Congratulations!!! And great article :-).

January 22, 2010 at 10:07 AM  
Anonymous Anonymous said...

Your guest post on the NB blog made me laugh out loud and put a smile in my (unpublished novelist's) heart.

Thanks for being a writer! :)

{{Greetings from Tralfamadore, where every writer is #1 on the TF Times Bestseller list for at least 15 minutes.}}

January 22, 2010 at 12:00 PM  
Blogger Piedmont Writer said...

I read your guest blog over at Nathan's and thought you were great. I saw you on the Lit Lab as well, and I just had to stop by. I read your blog from top to bottom and I hope you don't mind if I 'friend' you. You're so insightful and helpful to us 'newbie's out here. Thanks. I can't wait to read your short on the Lit Lab. I got an Hon. Mention too. Congrats.

January 23, 2010 at 5:07 AM  
Blogger annerallen said...

Welcome, Piedmont, and ALL my new friends and blogpeeps.

Being blog goddess for a day has been such an amazing experience. I'm overwhelmed by all the supportive comments. Thank you all. I'd expected at least a troll or two to stir up a little nasty over on Nathan's blog.

But maybe the Tralfamadorians have activated their anti-troll sheilds for me. I guess they want to make sure I get the word out: get back to your brilliant WIPs, folks. Tralfamadore needs you!

January 23, 2010 at 10:00 AM  
Blogger Wendy (aka quillfeather). said...

Congrats on your win! And by your obvious gift for writing, I should jolly well think so too.

Simply excellent post. Have very much enjoyed my visit :)

January 23, 2010 at 1:57 PM  
Anonymous Carol J. Garvin said...

Now that I've stopped chuckling I've tiptoed over from Nathan's blog to see what's here.

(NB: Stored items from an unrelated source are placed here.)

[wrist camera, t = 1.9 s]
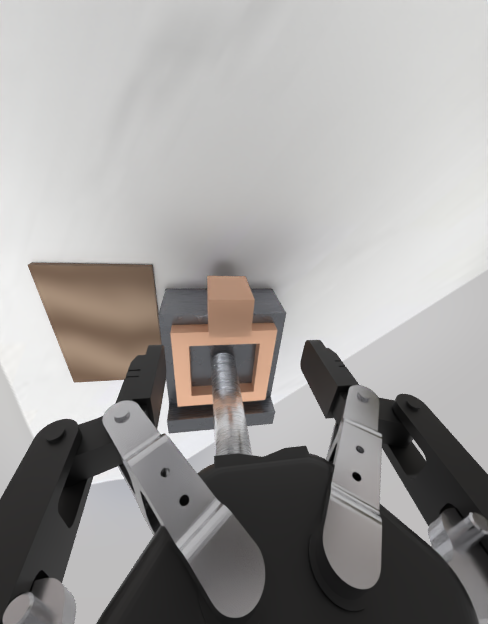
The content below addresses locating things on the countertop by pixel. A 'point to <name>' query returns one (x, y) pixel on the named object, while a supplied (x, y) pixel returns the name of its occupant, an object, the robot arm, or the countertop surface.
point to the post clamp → (219, 371)
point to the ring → (224, 339)
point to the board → (99, 315)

Thanks for a good reminder of what to watch out for. I'm always surprised when I hear that people are still finding their way into the clutches of bogus agents.

January 23, 2010 at 9:11 PM  
Blogger Falen said...

yeah i saw that! I was all excited because i had the whole "I know her!" experience (even though i don't really, i just follow your blog).

January 24, 2010 at 6:12 AM  
Blogger Diana Paz said...

Congratulations!! I loved your post, so funny! I commented over on Nathan's blog and am so proud that one of my blog friends won :)

January 24, 2010 at 8:55 PM  
Anonymous Lindsay B said...

Looks like solid advice. Now I just have to finish a novel so I can go agent hunting. ;)

Congrats on the prominent guest post.

January 24, 2010 at 11:45 PM  
Anonymous JenniferWriter said...

Congrats! What a wonderful, funny guest post--much needed on a gloomy Monday. Thank you for blogging!